The usual way of making use of this certainty value is computing a balanced \(P_i^{'}\) by interpolating between the output and ground truth:

Therefore the final loss function turns to be:

\[L=-\sum_{i=1}^N{[log(c_i\cdot P_i+(1-c_i)\cdot y_i)}+log(c_i)]\]The reason behind is similar as the regression task, if the certainty is high, we rely more on the direct output; if the output is uncertain, we rely more on the ground truth, which means less gradients are propagated back and we learn less. In an extreme case, let’s assume the certainty is 0%, which means the output is not making any sense, we then use the ground truth as output and there will be 0 gradient propagated back. It is equivalent to ignoring this sample.

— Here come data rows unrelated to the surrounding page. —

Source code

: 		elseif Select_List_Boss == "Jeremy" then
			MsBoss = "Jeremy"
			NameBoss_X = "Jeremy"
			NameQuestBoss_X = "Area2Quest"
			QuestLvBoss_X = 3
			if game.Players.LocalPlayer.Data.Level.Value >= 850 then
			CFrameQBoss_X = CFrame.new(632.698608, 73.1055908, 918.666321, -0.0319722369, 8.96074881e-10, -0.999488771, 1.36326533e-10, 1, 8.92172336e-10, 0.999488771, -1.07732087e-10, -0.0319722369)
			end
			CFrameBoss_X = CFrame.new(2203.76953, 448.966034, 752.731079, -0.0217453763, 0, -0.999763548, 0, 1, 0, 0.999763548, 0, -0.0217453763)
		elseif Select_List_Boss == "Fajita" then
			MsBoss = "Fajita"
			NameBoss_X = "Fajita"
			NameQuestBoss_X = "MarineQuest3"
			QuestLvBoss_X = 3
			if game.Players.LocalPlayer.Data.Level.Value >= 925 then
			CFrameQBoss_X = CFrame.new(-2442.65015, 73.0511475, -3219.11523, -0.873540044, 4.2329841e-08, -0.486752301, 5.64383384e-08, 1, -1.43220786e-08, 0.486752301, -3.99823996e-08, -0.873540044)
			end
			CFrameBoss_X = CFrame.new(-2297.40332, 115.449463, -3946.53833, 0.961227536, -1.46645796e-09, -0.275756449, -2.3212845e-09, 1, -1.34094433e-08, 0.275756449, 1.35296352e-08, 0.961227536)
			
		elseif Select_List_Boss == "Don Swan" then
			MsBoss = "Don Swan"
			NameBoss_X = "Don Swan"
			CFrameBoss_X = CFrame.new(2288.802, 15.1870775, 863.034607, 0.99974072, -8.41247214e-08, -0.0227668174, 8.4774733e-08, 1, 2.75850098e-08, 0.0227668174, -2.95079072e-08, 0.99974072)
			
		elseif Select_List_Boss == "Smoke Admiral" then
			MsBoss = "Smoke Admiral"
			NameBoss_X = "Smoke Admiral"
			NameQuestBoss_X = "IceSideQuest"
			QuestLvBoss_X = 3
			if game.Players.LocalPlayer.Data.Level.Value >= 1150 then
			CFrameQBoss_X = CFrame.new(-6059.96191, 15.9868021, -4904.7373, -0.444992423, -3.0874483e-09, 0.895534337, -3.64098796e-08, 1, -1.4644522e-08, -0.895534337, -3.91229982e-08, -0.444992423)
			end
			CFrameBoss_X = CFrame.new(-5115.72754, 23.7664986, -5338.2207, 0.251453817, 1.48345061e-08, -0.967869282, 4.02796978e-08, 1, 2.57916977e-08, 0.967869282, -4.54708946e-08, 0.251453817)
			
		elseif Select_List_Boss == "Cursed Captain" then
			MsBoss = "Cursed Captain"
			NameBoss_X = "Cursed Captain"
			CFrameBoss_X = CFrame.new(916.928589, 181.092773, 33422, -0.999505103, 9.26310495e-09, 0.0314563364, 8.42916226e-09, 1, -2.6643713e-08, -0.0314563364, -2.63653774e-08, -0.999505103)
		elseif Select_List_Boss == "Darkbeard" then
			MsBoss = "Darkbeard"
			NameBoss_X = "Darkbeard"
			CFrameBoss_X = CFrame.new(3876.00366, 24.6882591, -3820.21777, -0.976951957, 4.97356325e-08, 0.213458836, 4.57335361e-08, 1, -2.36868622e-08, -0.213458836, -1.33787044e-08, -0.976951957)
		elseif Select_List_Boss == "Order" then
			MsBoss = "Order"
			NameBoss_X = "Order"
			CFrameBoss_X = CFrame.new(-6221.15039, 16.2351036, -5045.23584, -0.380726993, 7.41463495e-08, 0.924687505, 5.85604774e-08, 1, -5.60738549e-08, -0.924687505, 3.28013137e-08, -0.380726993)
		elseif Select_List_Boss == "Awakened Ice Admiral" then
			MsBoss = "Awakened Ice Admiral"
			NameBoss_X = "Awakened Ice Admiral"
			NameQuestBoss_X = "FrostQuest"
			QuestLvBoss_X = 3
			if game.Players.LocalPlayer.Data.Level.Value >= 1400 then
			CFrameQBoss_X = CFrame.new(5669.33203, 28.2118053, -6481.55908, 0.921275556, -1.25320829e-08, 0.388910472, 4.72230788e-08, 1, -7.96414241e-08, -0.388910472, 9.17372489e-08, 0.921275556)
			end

### Why uncertainty helps learning?

Uncertainty learning can not only provide more information, it can also improve the accuracy. This is one of the magic which uncertainty can play. But why?

The ideas behind can be understood in a straight forward way. The key of deep learning is teaching the neural network to learn correct things. **This is the same as human being, when we are learning new knowledge, we should not follow the learning material completely but keep our critical thinking.** Critical thinking means we should keep some doubts on the learning material and try to pick the correct things to learn from.

When we found out that the learning material is doubtful, we should then learn less from them, or even skip them completely.

**Learning from good data is as important as skipping bad data.** This is the key idea behind uncertainty learning. Once we learned to pick high quality data and skip low quality data, of course we can learn better. That’s why the overall accuracy will increase with the help of uncertainty learning.